Bonjour, je suis étudiant en 5eme à Paris 7 Garancière et la règle est la suivante au service de Pedodontie du Dr Chantal Ifi Naulin : les parents n’ont rien à faire dans le box de soins, leur présence est un élément psychogène et perturbant, aussi bien pour le praticien que pour l’enfant. Des exceptions existent néanmoins : enfant ayant de grandes difficultés à communiquer, enfant en très bas âge, enfant handicapé.
Voilà je vous souhaite une excellente journée, toute ma sympathie à l’équipe Idweblogs
Mehdi SERSAB

Julien COLAS

Merci de votre message Mehdi.
Toute l’équipe d’idweblogs sera très touchée de votre commentaire.
Je suis assez d’accord pour ne pas faire rentrer les parents en salle de soins.

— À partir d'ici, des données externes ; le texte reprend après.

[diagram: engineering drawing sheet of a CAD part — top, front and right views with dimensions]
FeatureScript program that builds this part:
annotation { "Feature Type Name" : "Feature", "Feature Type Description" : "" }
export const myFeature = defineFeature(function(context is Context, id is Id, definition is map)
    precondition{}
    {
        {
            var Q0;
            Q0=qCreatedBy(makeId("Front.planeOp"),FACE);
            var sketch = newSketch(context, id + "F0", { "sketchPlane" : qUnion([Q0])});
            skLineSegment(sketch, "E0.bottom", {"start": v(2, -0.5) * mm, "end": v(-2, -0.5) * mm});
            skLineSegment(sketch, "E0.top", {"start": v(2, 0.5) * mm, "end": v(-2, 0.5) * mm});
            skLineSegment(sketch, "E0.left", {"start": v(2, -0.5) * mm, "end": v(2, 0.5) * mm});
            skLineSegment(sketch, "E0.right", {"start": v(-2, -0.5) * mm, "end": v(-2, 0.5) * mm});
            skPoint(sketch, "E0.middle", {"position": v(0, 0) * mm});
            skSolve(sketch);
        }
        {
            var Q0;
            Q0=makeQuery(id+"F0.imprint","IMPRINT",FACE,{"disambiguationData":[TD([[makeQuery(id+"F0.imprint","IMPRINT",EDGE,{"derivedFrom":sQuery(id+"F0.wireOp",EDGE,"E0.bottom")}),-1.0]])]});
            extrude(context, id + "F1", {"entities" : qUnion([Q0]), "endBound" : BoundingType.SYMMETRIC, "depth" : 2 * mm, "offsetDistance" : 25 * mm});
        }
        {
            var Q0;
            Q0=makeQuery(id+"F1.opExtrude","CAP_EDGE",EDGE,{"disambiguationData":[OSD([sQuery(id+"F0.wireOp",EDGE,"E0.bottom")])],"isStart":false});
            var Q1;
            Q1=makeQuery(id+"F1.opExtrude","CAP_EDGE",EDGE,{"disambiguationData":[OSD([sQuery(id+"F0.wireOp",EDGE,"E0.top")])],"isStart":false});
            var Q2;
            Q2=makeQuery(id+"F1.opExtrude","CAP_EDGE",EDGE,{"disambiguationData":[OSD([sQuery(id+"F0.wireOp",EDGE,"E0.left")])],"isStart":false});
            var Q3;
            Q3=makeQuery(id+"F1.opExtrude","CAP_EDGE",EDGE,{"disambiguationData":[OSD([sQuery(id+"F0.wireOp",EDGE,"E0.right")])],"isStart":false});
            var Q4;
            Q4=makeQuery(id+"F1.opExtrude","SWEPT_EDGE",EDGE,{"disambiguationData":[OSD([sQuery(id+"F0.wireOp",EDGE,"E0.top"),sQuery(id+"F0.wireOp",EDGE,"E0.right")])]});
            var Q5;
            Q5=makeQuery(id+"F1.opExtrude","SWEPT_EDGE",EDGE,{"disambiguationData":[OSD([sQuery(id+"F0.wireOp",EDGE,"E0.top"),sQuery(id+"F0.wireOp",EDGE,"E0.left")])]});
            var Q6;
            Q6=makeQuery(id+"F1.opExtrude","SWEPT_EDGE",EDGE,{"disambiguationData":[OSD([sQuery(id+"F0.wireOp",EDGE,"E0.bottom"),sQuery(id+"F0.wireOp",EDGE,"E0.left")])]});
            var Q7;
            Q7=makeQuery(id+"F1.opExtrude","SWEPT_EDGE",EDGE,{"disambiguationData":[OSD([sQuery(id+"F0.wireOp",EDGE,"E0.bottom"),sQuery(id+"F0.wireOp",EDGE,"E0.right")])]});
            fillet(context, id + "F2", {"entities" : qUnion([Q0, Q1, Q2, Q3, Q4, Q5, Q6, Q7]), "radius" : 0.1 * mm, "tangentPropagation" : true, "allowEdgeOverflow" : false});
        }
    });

Mais certaines questions se posent:
Quelle serait selon vous la limite d’âge en-dessous de laquelle très peu d’enfants n’acceptent pas de venir seul ?
L’anxiété de l’enfant rentre-t-elle en ligne de compte dans votre décision ?

nath

Bonjour,
La règle lors de mes études à la faculté était exactement la même : pas de parents lors des soins.
En omnipratique campagne, je suis plus nuancé. Au début, j’ai appliqué cette règle et j’ai perdu des patients à cause de mon refus pourtant expliqué médicalement de ne pas avoir de parent lors des soins.
J’ai perdu beaucoup de temps à expliquer patati et patata.
Maintenant, au bout de 5 années d’installation, j’ai changé de paradigme : j’appelle le patient et si un parent se pointe avec il peut rester.
Sauf si avulsion : là je suis catégorique : c’est non.

Il est clair que la présence du parent stresse le praticien et le patient !
Je me rappelle d’un jeune patient 4 ou 5 ans chez qui je devais pratiquer l’avulsion d’une dent et ce fut impossible en présence du parent.
Lors d’une autre séance : nous avions demandé au parent de rester en salle d’attente : et l’acte fut réalisé sans aucun souci.

J’ai un jour refusé de soigner un enfant de 10/12 ans car la maman sans me prévenir s’était assise dans le fauteuil, le gamin sur la maman…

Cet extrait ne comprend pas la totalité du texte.